Finehouse will play Ludwig van Beethoven's Sonata in F-Minor, Opus 2, No. 1; Johannes Brahms' Intermezzo in A-Major, Opus 118, No. 2; Scriabin's Two Poems, Opus 32; Sergei Rachmaninoff's Prelude in G Minor, Opus 23, No. 5; and Frederic Chopin's Polonaise-Fantaisie in Ab-Major, Opus 61.
This is, to say the least, a romantic program, almost a history of the romantic piano. (When I say "romantic," I mean only that it is music that deliberately bypasses the rational mind of the listener and seeks to address the unconscious and the emotions directly.) It is, indeed, virtually a history of the composer-pianist as a romantic virtuoso, from the advent of Beethoven in the salons and concert-stages of Vienna to the death of Rachmaninff, a morose exile, in Beverly Hills, on March 28, 1943, 56 days after he became an American citizen.

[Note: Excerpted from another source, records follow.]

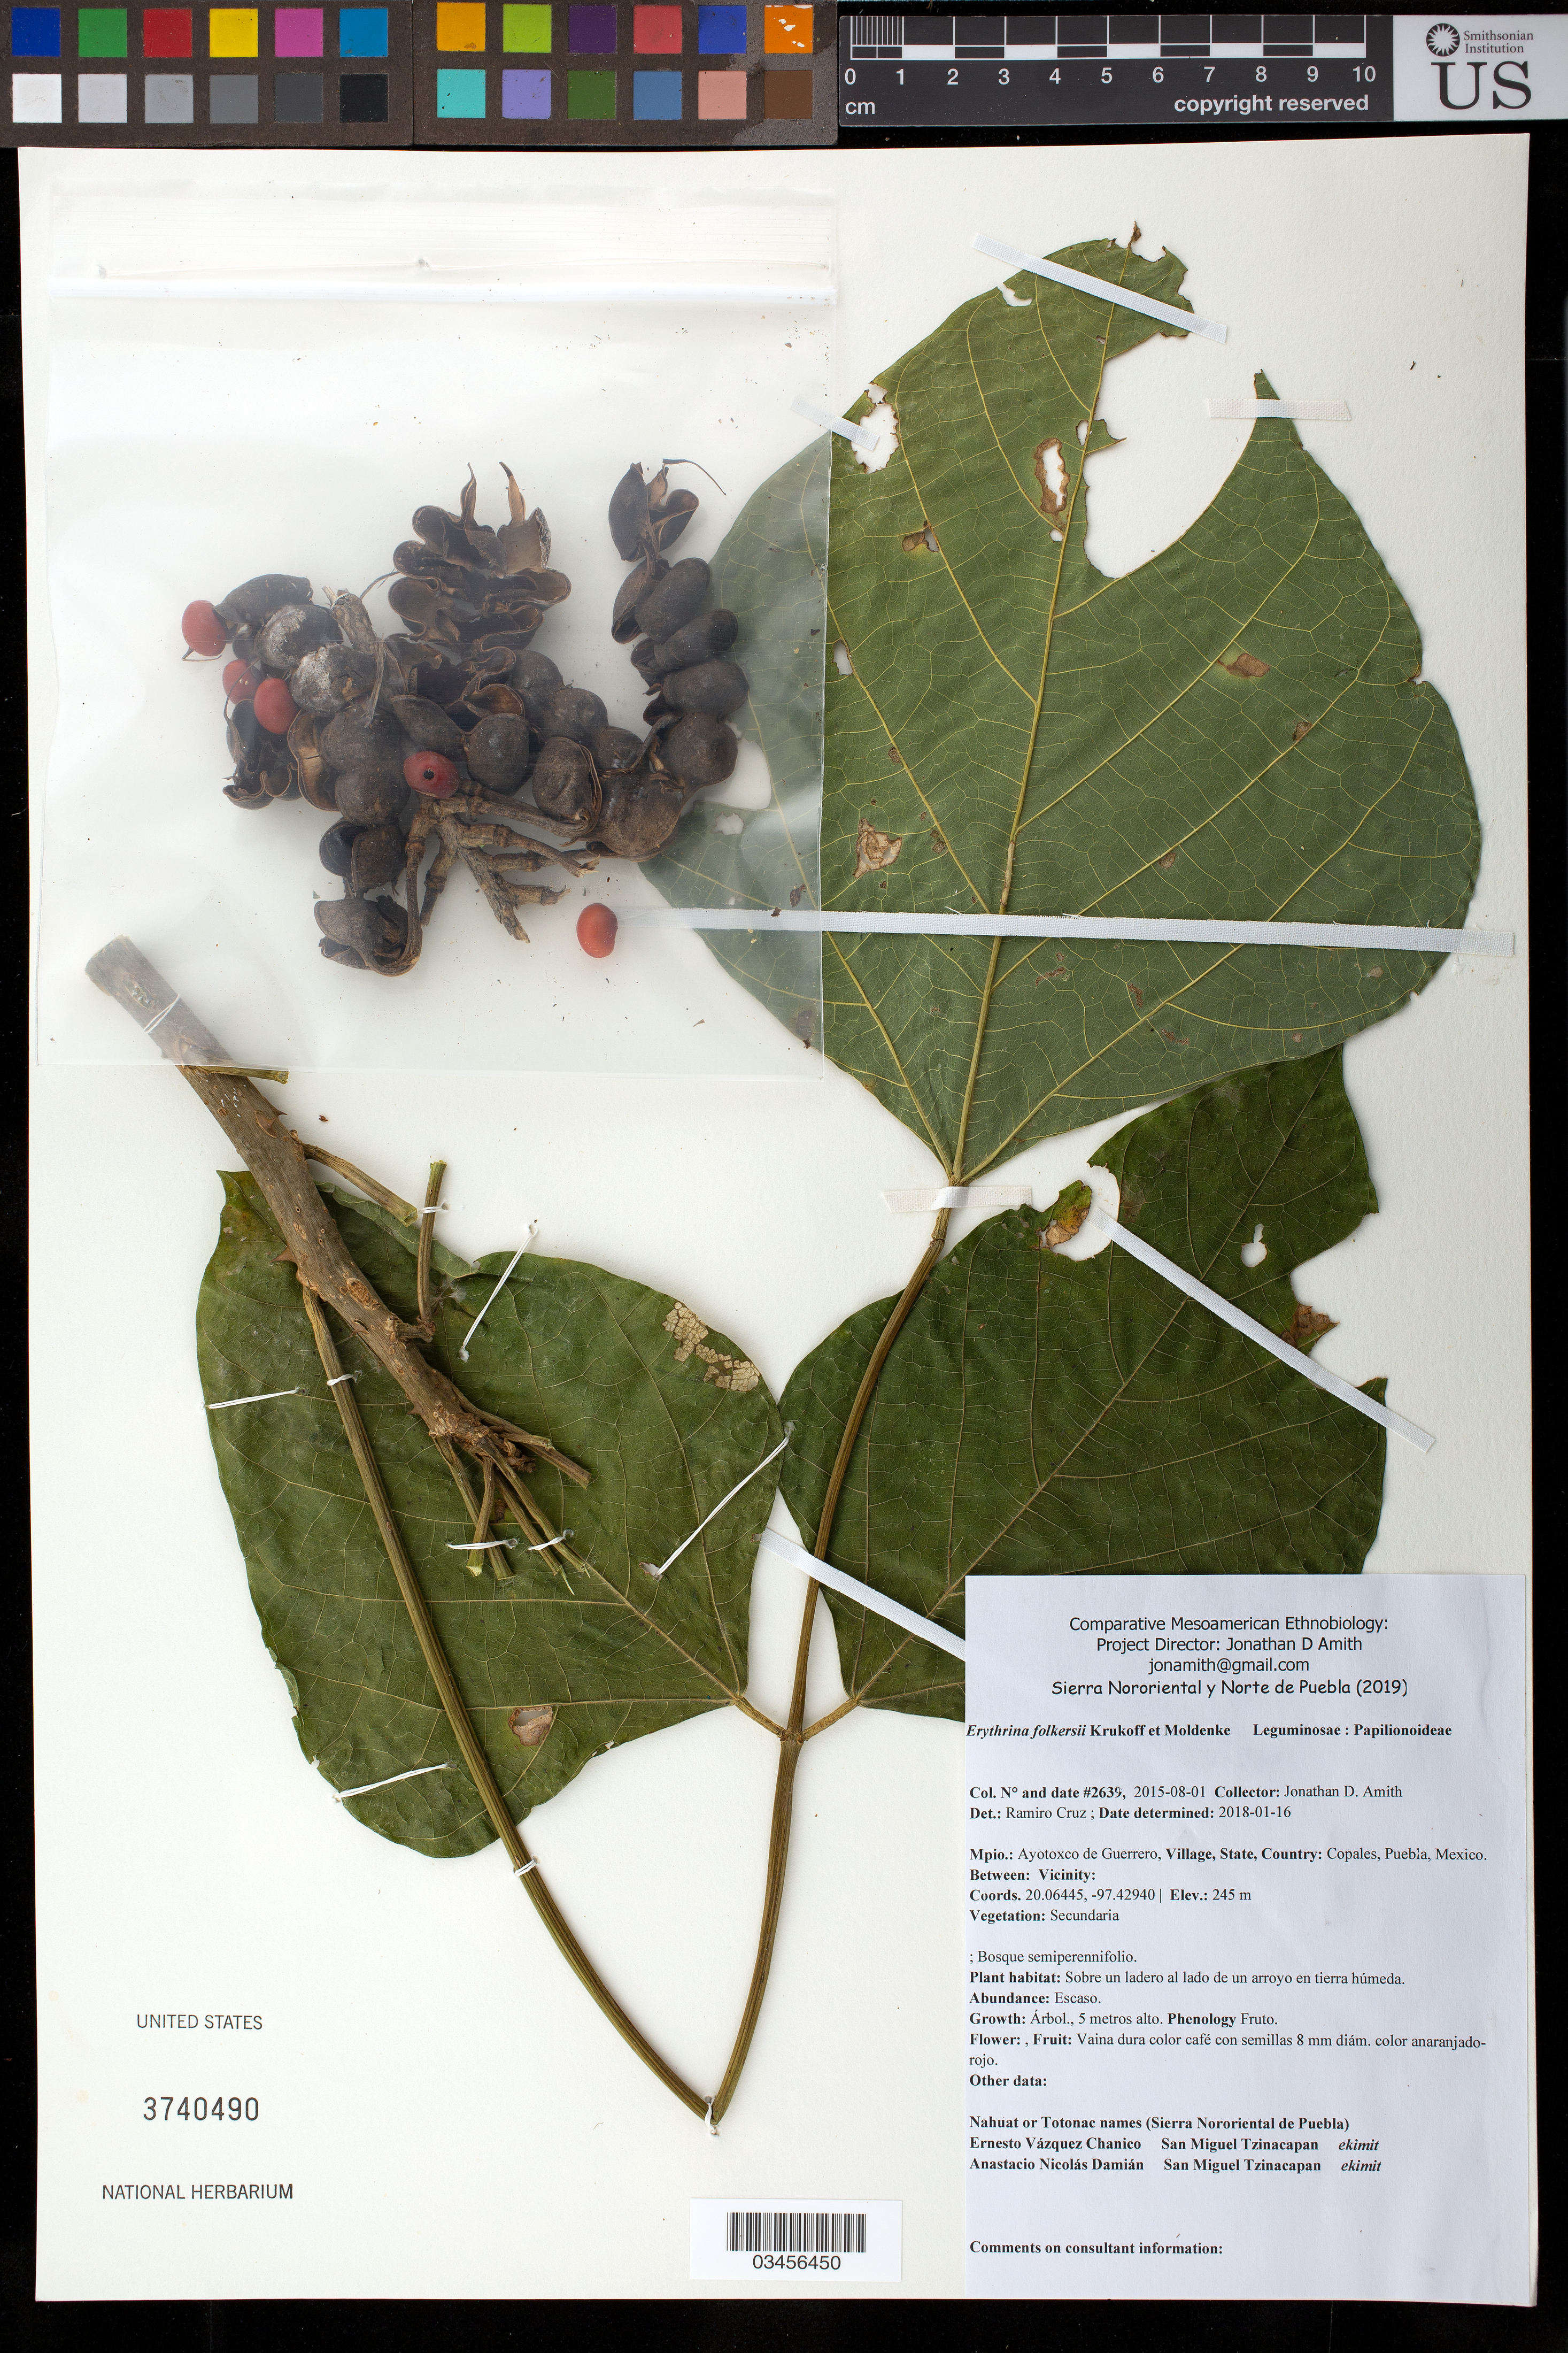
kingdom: Plantae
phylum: Tracheophyta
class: Magnoliopsida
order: Fabales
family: Fabaceae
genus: Erythrina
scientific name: Erythrina folkersii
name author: Krukoff & Moldenke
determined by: Cruz, R.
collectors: J. D. Amith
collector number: JDA_02639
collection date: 2015-08-01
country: México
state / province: Puebla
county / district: Ayotoxco de Guerrero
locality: PUEBLO: Copales.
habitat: Bosque semiperennifolio secundario | Sobre un ladero al lado de un arroyo en tierra húmeda.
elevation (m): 245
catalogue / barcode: US 3740490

In between, we get Chopin and Brahms; and somewhere out on the lunatic fringe, we get Scriabin, the greatest of all the genius-charlatans that romanticism spawned (he really was a genius; he really was a charlatan).
All of these composers were themselves among the most celebrated pianists of their times, yet they were all, even Beethoven, poets first, virtuosos second (maybe that is why there is no Liszt.)
Scriabin is a great favorite of Russian pianists, and I'm pretty sure that accounts for his continuing presence on our recital programs. If Rachmaninff, Horowitz, Gould and Richter all think he's someone we ought to listen to, who are we to say nay?